**Brief:** Find the line containing "Answer in list order." in the listing below. Repeat it exactly, along with each following line up to and including the one containing "Field of view (horizontal): 47.6°.".

Exercise input: Begin

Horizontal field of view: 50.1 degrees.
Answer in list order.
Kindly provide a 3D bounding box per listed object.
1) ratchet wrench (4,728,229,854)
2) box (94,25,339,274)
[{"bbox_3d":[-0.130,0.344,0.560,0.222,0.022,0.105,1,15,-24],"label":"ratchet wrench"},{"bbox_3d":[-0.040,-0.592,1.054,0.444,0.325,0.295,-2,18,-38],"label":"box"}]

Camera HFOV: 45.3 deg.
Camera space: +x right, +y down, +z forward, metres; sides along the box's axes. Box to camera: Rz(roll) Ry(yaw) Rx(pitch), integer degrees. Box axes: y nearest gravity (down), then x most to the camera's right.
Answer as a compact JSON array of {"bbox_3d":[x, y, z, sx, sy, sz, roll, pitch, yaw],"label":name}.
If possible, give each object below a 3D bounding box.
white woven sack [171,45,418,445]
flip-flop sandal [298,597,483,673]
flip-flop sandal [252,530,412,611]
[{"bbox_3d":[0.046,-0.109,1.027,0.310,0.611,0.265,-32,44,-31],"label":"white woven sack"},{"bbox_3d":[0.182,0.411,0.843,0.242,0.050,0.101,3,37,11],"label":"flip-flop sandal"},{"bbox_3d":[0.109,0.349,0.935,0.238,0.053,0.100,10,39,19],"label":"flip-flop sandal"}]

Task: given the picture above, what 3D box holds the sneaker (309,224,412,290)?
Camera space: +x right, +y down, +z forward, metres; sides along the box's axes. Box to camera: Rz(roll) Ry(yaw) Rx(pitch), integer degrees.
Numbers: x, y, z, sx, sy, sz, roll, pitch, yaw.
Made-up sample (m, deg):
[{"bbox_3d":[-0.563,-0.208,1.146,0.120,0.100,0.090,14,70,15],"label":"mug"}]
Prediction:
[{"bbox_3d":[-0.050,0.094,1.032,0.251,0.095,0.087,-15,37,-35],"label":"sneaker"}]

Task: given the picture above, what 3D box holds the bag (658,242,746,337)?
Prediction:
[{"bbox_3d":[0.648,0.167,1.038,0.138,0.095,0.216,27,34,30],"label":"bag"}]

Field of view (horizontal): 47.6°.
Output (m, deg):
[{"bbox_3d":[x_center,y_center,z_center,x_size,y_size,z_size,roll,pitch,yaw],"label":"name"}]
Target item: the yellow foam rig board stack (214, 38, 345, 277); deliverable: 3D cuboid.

Exercise input: End
Exercise input: Begin

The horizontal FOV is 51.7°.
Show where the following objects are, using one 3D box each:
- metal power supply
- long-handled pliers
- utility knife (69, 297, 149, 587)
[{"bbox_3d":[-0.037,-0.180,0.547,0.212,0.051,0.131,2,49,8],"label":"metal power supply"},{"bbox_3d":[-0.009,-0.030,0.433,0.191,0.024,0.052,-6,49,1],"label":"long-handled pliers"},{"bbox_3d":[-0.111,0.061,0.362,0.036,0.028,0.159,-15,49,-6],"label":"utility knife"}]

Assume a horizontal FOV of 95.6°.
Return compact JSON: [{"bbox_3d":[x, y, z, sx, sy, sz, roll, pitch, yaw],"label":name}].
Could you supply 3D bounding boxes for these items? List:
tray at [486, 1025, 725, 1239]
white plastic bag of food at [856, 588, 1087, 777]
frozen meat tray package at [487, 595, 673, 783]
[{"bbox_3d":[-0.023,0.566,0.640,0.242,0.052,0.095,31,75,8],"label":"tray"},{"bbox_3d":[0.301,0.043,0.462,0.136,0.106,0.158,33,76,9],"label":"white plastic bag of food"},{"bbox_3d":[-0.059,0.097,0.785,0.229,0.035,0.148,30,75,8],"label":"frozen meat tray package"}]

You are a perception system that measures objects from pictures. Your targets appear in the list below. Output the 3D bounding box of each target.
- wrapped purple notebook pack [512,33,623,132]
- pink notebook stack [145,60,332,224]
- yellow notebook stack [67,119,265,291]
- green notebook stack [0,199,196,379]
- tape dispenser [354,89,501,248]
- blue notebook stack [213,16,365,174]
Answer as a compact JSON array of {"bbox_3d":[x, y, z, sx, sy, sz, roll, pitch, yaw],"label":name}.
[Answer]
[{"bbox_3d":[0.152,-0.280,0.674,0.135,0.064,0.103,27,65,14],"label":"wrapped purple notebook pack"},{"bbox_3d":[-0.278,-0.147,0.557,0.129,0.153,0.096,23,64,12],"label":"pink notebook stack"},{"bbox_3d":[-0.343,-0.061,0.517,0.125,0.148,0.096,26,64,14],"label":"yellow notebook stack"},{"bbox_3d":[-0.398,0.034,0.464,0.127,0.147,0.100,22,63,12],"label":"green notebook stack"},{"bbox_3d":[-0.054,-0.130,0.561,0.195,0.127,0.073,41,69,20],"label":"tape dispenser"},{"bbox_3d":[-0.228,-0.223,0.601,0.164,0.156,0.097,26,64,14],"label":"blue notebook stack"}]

Exercise input: End

**Task solution:**
Answer in list order.
Kindly provide a 3D bounding box per listed object.
1) ratchet wrench (4,728,229,854)
2) box (94,25,339,274)
[{"bbox_3d":[-0.130,0.344,0.560,0.222,0.022,0.105,1,15,-24],"label":"ratchet wrench"},{"bbox_3d":[-0.040,-0.592,1.054,0.444,0.325,0.295,-2,18,-38],"label":"box"}]

Camera HFOV: 45.3 deg.
Camera space: +x right, +y down, +z forward, metres; sides along the box's axes. Box to camera: Rz(roll) Ry(yaw) Rx(pitch), integer degrees. Box axes: y nearest gravity (down), then x most to the camera's right.
Answer as a compact JSON array of {"bbox_3d":[x, y, z, sx, sy, sz, roll, pitch, yaw],"label":name}.
If possible, give each object below a 3D bounding box.
white woven sack [171,45,418,445]
flip-flop sandal [298,597,483,673]
flip-flop sandal [252,530,412,611]
[{"bbox_3d":[0.046,-0.109,1.027,0.310,0.611,0.265,-32,44,-31],"label":"white woven sack"},{"bbox_3d":[0.182,0.411,0.843,0.242,0.050,0.101,3,37,11],"label":"flip-flop sandal"},{"bbox_3d":[0.109,0.349,0.935,0.238,0.053,0.100,10,39,19],"label":"flip-flop sandal"}]

Task: given the picture above, what 3D box holds the sneaker (309,224,412,290)?
Camera space: +x right, +y down, +z forward, metres; sides along the box's axes. Box to camera: Rz(roll) Ry(yaw) Rx(pitch), integer degrees.
Numbers: x, y, z, sx, sy, sz, roll, pitch, yaw.
Made-up sample (m, deg):
[{"bbox_3d":[-0.563,-0.208,1.146,0.120,0.100,0.090,14,70,15],"label":"mug"}]
Prediction:
[{"bbox_3d":[-0.050,0.094,1.032,0.251,0.095,0.087,-15,37,-35],"label":"sneaker"}]

Task: given the picture above, what 3D box holds the bag (658,242,746,337)?
Prediction:
[{"bbox_3d":[0.648,0.167,1.038,0.138,0.095,0.216,27,34,30],"label":"bag"}]

Field of view (horizontal): 47.6°.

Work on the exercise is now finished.